# Text passage
──────────

Biden has told Putin to cut it out

Biden has warned Russian President Vladimir Putin not to use cyberattacks against the US. The President on Monday referred to the conversations as an “altar call.”

“We’ve had a long conversation about, if he uses it, what would be the consequence,” Biden told business leaders on Monday.

Biden has more control over that consequence than he does over the preparedness of US companies that are involved in American infrastructure. He appealed to their sense of “patriotic obligation” to get their cyber-defense capabilities up to scratch.

He specifically mentioned the energy, power and financial sectors.

What might a large-scale cyberattack look like?

It’s happened before. Estonia was the victim of a large-scale cyberattack in 2007, although there was not enough evidence to definitively pin it on Russia at the time.

CNN’s Ivana Kottasová wrote about the attack, which Estonia considered an act of cyber-warfare, last June. It all started with Estonia’s decision to remove a Soviet-era war memorial from central Tallinn.

Here are some key lines from her report:

The attack made Estonia realize that it needed to start treating cyber threats in the same way as physical attacks.

──────────

# Material shown
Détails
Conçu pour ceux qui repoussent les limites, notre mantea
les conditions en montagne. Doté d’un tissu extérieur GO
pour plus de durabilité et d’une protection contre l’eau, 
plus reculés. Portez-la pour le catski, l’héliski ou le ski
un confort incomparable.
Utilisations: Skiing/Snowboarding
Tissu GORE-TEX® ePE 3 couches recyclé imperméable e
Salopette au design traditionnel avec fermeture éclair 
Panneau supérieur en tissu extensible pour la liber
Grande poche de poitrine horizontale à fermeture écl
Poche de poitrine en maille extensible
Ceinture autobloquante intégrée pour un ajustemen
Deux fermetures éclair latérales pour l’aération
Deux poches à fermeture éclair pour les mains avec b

──────────

# Study questions
**1)** Summarize the article on Biden's warning to Putin in two sentences.
**2)** Write out every line of the records word for word.
The records have no connection to the text.

# Your responses
**1)** Biden warned Vladimir Putin against using cyberattacks on the US and appealed to the "patriotic obligation" of companies involved in American infrastructure, especially in the energy, power and financial sectors, to improve their cyber defenses. Estonia suffered a large-scale cyberattack in 2007 after deciding to remove a Soviet-era war memorial from central Tallinn, and the attack made it realize it needed to treat cyber threats the same way as physical attacks.

**2)**
Détails
Conçu pour ceux qui repoussent les limites, notre mantea
les conditions en montagne. Doté d’un tissu extérieur GO
pour plus de durabilité et d’une protection contre l’eau, 
plus reculés. Portez-la pour le catski, l’héliski ou le ski
un confort incomparable.
Utilisations: Skiing/Snowboarding
Tissu GORE-TEX® ePE 3 couches recyclé imperméable e
Salopette au design traditionnel avec fermeture éclair 
Panneau supérieur en tissu extensible pour la liber
Grande poche de poitrine horizontale à fermeture écl
Poche de poitrine en maille extensible
Ceinture autobloquante intégrée pour un ajustemen
Deux fermetures éclair latérales pour l’aération
Deux poches à fermeture éclair pour les mains avec b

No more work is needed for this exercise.